For several years, low interest rates on government bonds benefited borrowers taking out new federal student loans. But in 2018, rates are headed up for the second year in a row.
Increased rates for new borrowers — which take effect July 1, and will be in place for one year — could signal the end of an era of low rates. Since a 2013 overhaul of the Higher Education Act, interest rates on newly-issued federal direct loans are benchmarked to 10-year Treasury notes, and reset annually.
The 2.995 percent yield on 10-year Treasury notes auctioned May 9, 2018, means rates on federal direct loans to undergraduates disbursed on or after July 1, 2018 and before July 1, 2019 will be 5.05 percent, up from 3.76 percent in 2016. Rates on federal direct loans to graduate students will increase to 6.60 percent on July 1, and rates on PLUS loans will rise to 7.60 percent.
Since rates on federal student loans are fixed, existing borrowers will continue to pay the same rate, unless they qualify to refinance their loans at a lower rate with a private lender.
It costs about $36,227 to repay $30,100 in direct unsubsidized federal student loans at 3.76 percent interest under the standard 10-year repayment plan. If a borrower were to take out the same amount of government loans at the new interest rate of 5.05 percent, they’d be looking at about $2,240 in additional repayment costs — or $38,400 all told.
The Department of Education recalibrates rates on federal student loans once a year, adding 2.05 percentage points to the rate for 10-year Treasury notes auctioned in May to establish rates for new loans to undergraduates. The add-on for federal direct loans for graduate school students is 3.6 percent, while rates for parent PLUS loans equal yields on 10-year Treasury note plus an add-on of 4.60 percentage points.
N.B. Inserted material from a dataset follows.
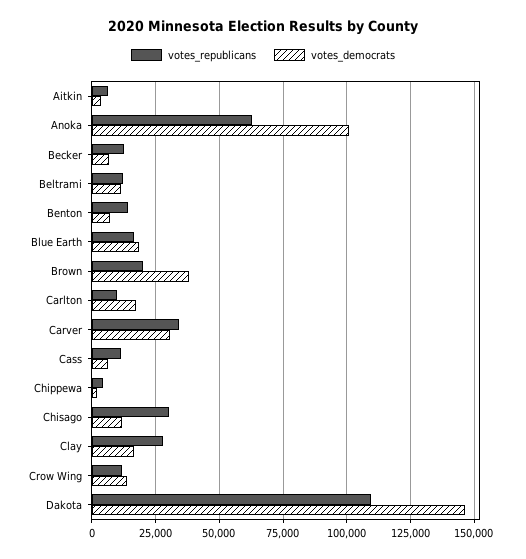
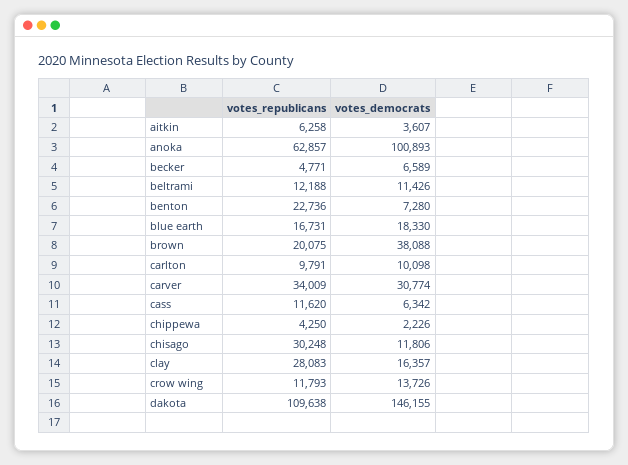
votes_republicans, Becker: 12500 -> 4771
votes_republicans, Benton: 15000 -> 22736
votes_democrats, Carlton: 17500 -> 10098

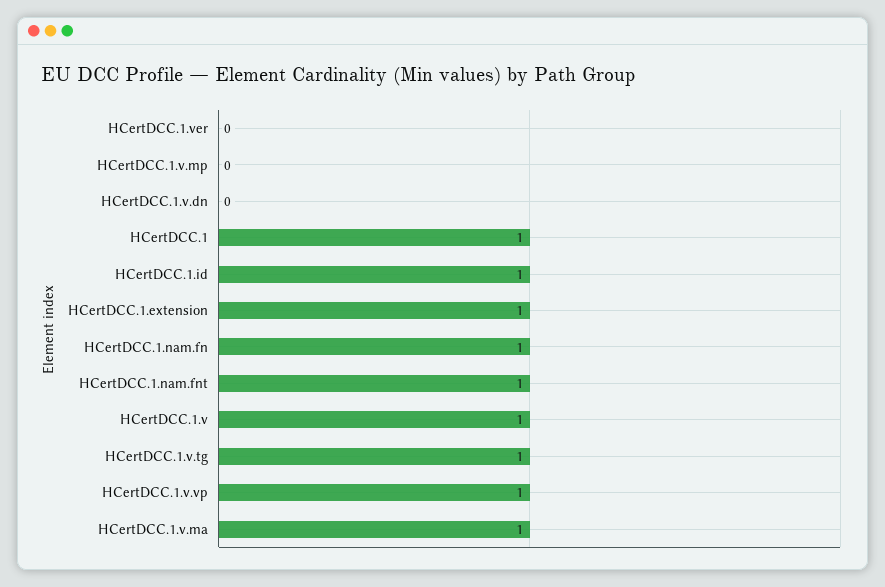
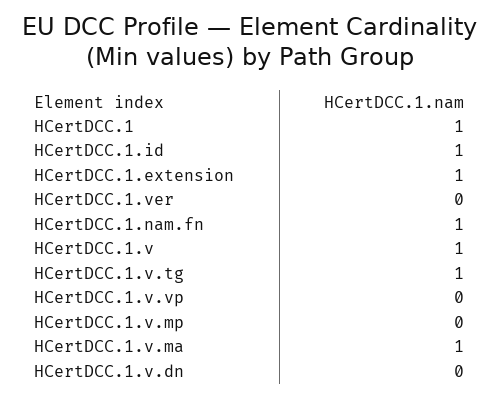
HCertDCC.1.nam.fnt: 1 -> none
HCertDCC.1.v.vp: 1 -> 0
Yields on 10-year Treasurys are coming off of historic lows as the global economy continues to recover from the 2008 mortgage meltdown and recession. Treasury yields are determined by investor demand for government debt, and could shoot up if economic growth heats up and fears of inflation sour investors on bonds.
No matter how sharply Treasury yields climb, legislation implementing the formulas for federal student loans caps rates at 8.25 percent for undergraduate loans, 9.5 percent for graduate loans, and 10.5 percent for PLUS loans.